● **What the exercise asks**:
Retype the text that follows each picture in the items below, character for character, and leave the pictures out of your answer.

● **Source material**:
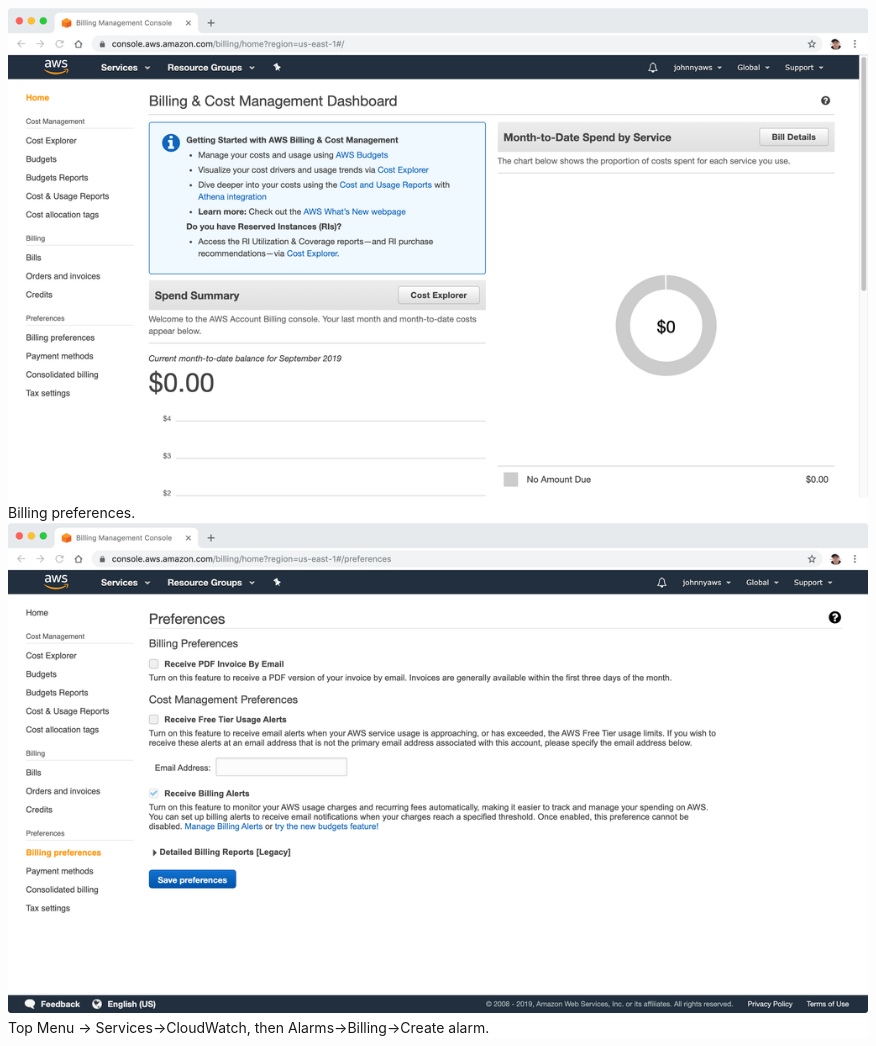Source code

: ![image](/public/images/note/9551/3-3-billing-dashboard.png)
Billing preferences.
![image](/public/images/note/9551/3-3-billing-preferences.png)
Top Menu -> Services->CloudWatch, then Alarms->Billing->Create alarm.
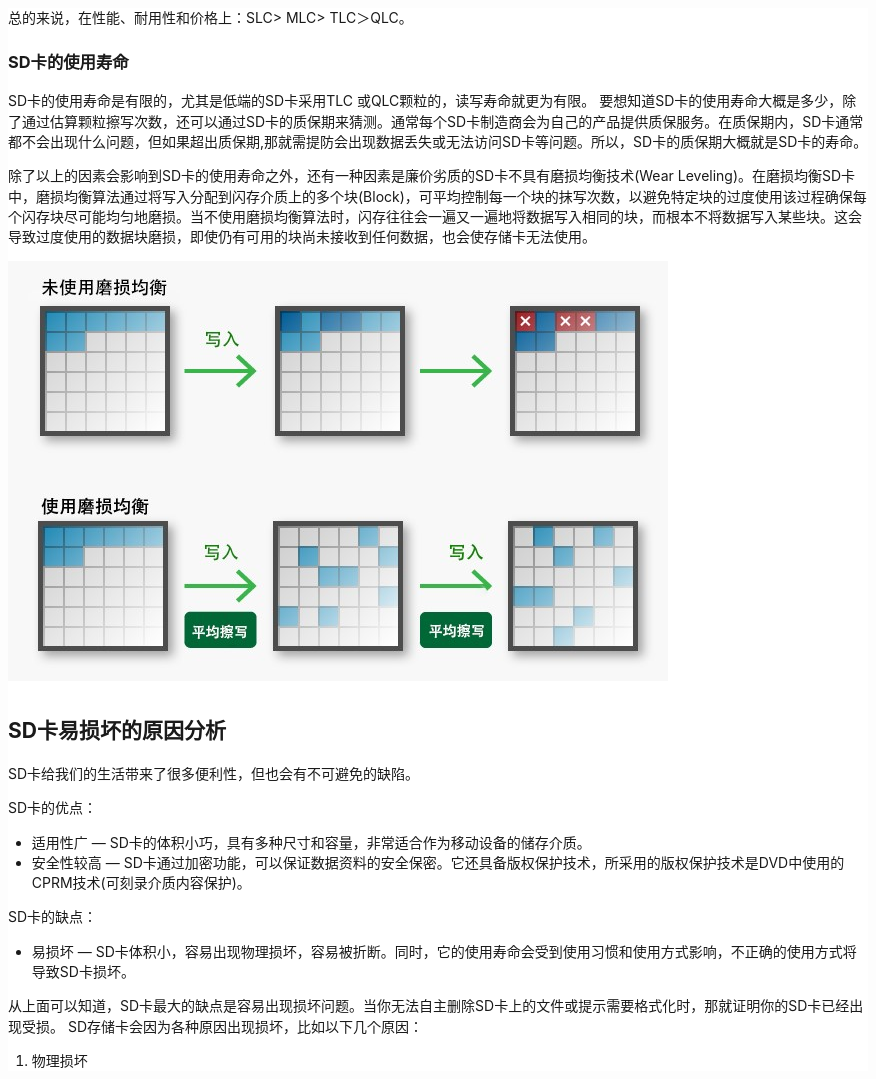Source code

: 总的来说，在性能、耐用性和价格上：SLC> MLC> TLC＞QLC。

### SD卡的使用寿命

SD卡的使用寿命是有限的，尤其是低端的SD卡采用TLC 或QLC颗粒的，读写寿命就更为有限。
要想知道SD卡的使用寿命大概是多少，除了通过估算颗粒擦写次数，还可以通过SD卡的质保期来猜测。通常每个SD卡制造商会为自己的产品提供质保服务。在质保期内，SD卡通常都不会出现什么问题，但如果超出质保期,那就需提防会出现数据丢失或无法访问SD卡等问题。所以，SD卡的质保期大概就是SD卡的寿命。

除了以上的因素会影响到SD卡的使用寿命之外，还有一种因素是廉价劣质的SD卡不具有磨损均衡技术(Wear Leveling)。在磨损均衡SD卡中，磨损均衡算法通过将写入分配到闪存介质上的多个块(Block)，可平均控制每一个块的抹写次数，以避免特定块的过度使用该过程确保每个闪存块尽可能均匀地磨损。当不使用磨损均衡算法时，闪存往往会一遍又一遍地将数据写入相同的块，而根本不将数据写入某些块。这会导致过度使用的数据块磨损，即使仍有可用的块尚未接收到任何数据，也会使存储卡无法使用。


![DShanMCU-Mio_esp-idf_chapter7-1_images_007](_images/chapter7_images/DShanMCU-Mio_esp-idf_chapter7-1_images_007.jpg)


## SD卡易损坏的原因分析

SD卡给我们的生活带来了很多便利性，但也会有不可避免的缺陷。

SD卡的优点：

- 适用性广 — SD卡的体积小巧，具有多种尺寸和容量，非常适合作为移动设备的储存介质。
- 安全性较高 — SD卡通过加密功能，可以保证数据资料的安全保密。它还具备版权保护技术，所采用的版权保护技术是DVD中使用的CPRM技术(可刻录介质内容保护)。

SD卡的缺点：

- 易损坏 — SD卡体积小，容易出现物理损坏，容易被折断。同时，它的使用寿命会受到使用习惯和使用方式影响，不正确的使用方式将导致SD卡损坏。


从上面可以知道，SD卡最大的缺点是容易出现损坏问题。当你无法自主删除SD卡上的文件或提示需要格式化时，那就证明你的SD卡已经出现受损。
SD存储卡会因为各种原因出现损坏，比如以下几个原因：

1. 物理损坏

● **Response to the task**:
Source code

: ![image](/public/images/note/9551/3-3-billing-dashboard.png)
Billing preferences.
![image](/public/images/note/9551/3-3-billing-preferences.png)
Top Menu -> Services->CloudWatch, then Alarms->Billing->Create alarm.
Source code

: 总的来说，在性能、耐用性和价格上：SLC> MLC> TLC＞QLC。

### SD卡的使用寿命

SD卡的使用寿命是有限的，尤其是低端的SD卡采用TLC 或QLC颗粒的，读写寿命就更为有限。
要想知道SD卡的使用寿命大概是多少，除了通过估算颗粒擦写次数，还可以通过SD卡的质保期来猜测。通常每个SD卡制造商会为自己的产品提供质保服务。在质保期内，SD卡通常都不会出现什么问题，但如果超出质保期,那就需提防会出现数据丢失或无法访问SD卡等问题。所以，SD卡的质保期大概就是SD卡的寿命。

除了以上的因素会影响到SD卡的使用寿命之外，还有一种因素是廉价劣质的SD卡不具有磨损均衡技术(Wear Leveling)。在磨损均衡SD卡中，磨损均衡算法通过将写入分配到闪存介质上的多个块(Block)，可平均控制每一个块的抹写次数，以避免特定块的过度使用该过程确保每个闪存块尽可能均匀地磨损。当不使用磨损均衡算法时，闪存往往会一遍又一遍地将数据写入相同的块，而根本不将数据写入某些块。这会导致过度使用的数据块磨损，即使仍有可用的块尚未接收到任何数据，也会使存储卡无法使用。


![DShanMCU-Mio_esp-idf_chapter7-1_images_007](_images/chapter7_images/DShanMCU-Mio_esp-idf_chapter7-1_images_007.jpg)


## SD卡易损坏的原因分析

SD卡给我们的生活带来了很多便利性，但也会有不可避免的缺陷。

SD卡的优点：

- 适用性广 — SD卡的体积小巧，具有多种尺寸和容量，非常适合作为移动设备的储存介质。
- 安全性较高 — SD卡通过加密功能，可以保证数据资料的安全保密。它还具备版权保护技术，所采用的版权保护技术是DVD中使用的CPRM技术(可刻录介质内容保护)。

SD卡的缺点：

- 易损坏 — SD卡体积小，容易出现物理损坏，容易被折断。同时，它的使用寿命会受到使用习惯和使用方式影响，不正确的使用方式将导致SD卡损坏。


从上面可以知道，SD卡最大的缺点是容易出现损坏问题。当你无法自主删除SD卡上的文件或提示需要格式化时，那就证明你的SD卡已经出现受损。
SD存储卡会因为各种原因出现损坏，比如以下几个原因：

1. 物理损坏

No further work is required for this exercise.